Good afternoon @Christian_Dahlqvist

I am going to escalate your recommendations and we will try to implement them as soon as possible, I just wanted to clarify a few things in case this implies changing any parameter of what was discussed.

The 4 TB of data is for each HOT node of the 6 that you have, that is, 24TB in the HOT part between the information + the replica.

I will tell you more details and updated information as soon as I have it, thank you for your help!

Sorry to emphasize this again, but doesn't separating the 700TB of total data into more than one indexset have a significant impact on performance? At the end of the day it is like having a SQL with only one monstrous table where all the data is entered in a nutshell.

thanks greetings!

Good afternoon,

We have planned to change the size of the shards for the week of January 2nd, I will tell you the news.

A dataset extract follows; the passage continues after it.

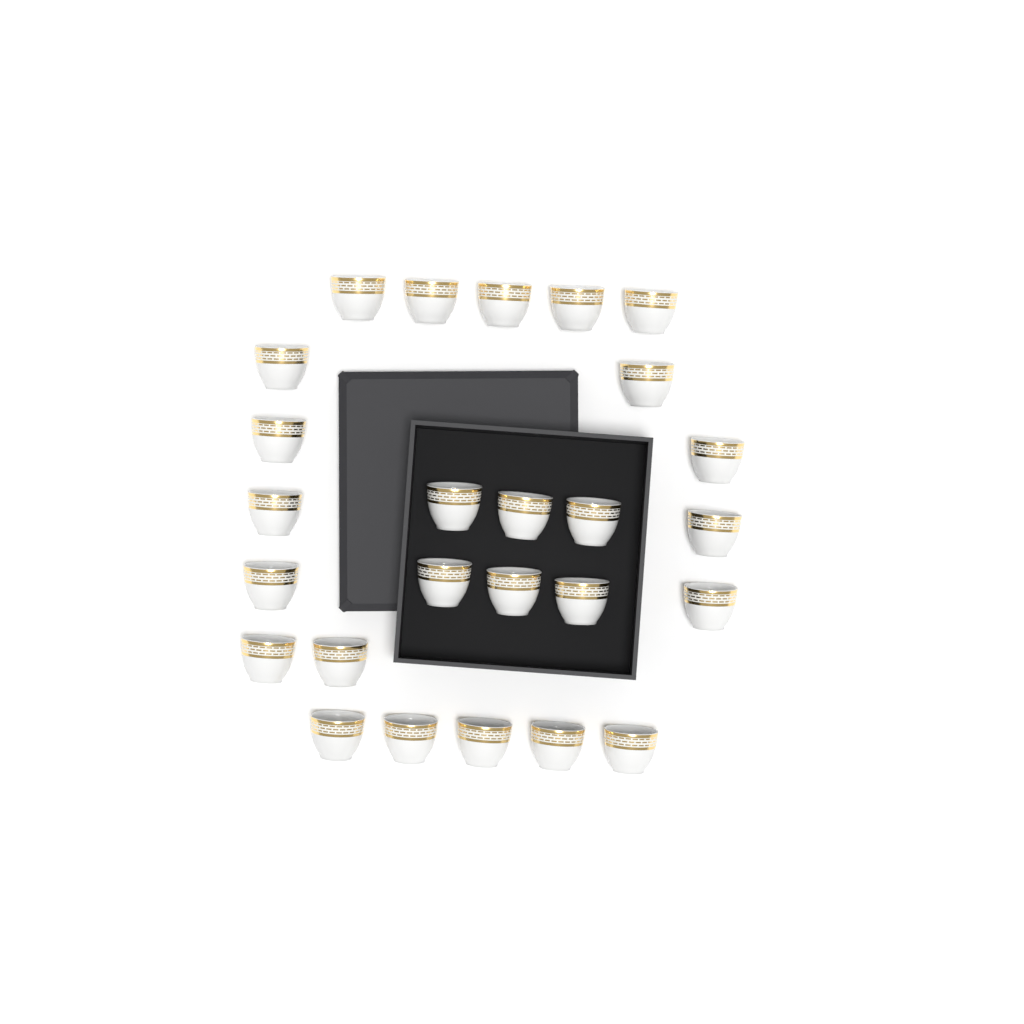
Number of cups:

Thank you and merry Christmas!

Good morning,

We will finally implement the changes next week, keeping you informed.

Thanks greetings!

I do not understand this comment/question. Elasticsearch works very differently compared to a SQL database.

Good afternoon,

I know it is not comparable, but I am not sure if it is the most optimal to put everything in the same indexset, because without going any further, sometimes we get warnings about reaching the limit of indexed fields of 1000, therefore if it is divided The information by affinity in different indexsets should a priori be more optimal, right?

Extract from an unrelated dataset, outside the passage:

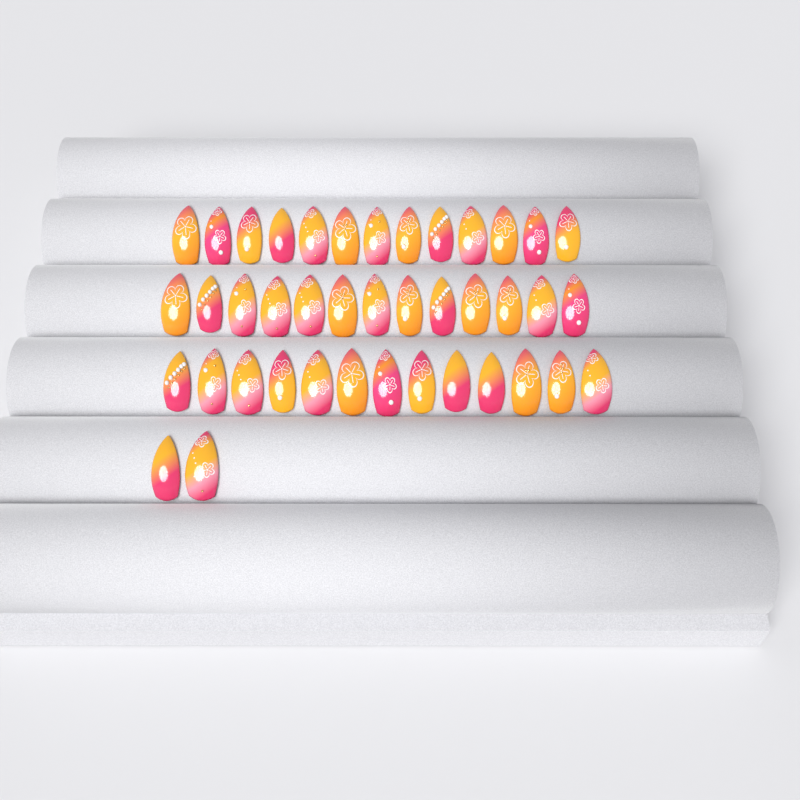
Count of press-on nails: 41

Regarding the change in the size of the shards, in principle we should have done it but it has become complicated and we have not yet been able to carry it out, I will keep you informed.

Thanks greetings!

Best practice in general is to group data with similar mappings into index sets, and part of this is to avoid mapping explosion with respect to the number of fields. You do not want to go too granular though as you will end up with lots of very small indices and shards, which is very inefficient and hurts performance.

It seems like Graylog only creates a single index set, which may indeed not be optimal. That is however something you would need to address with them.

No, we can really have as many indexsets as we want, Graylog is not a problem for this.

Then I would recommend creating multiple index sets based on how similar the mappings for different types of data are. As retention management is done at the index level, another aspect to consider is to also group data that have the same retention period together.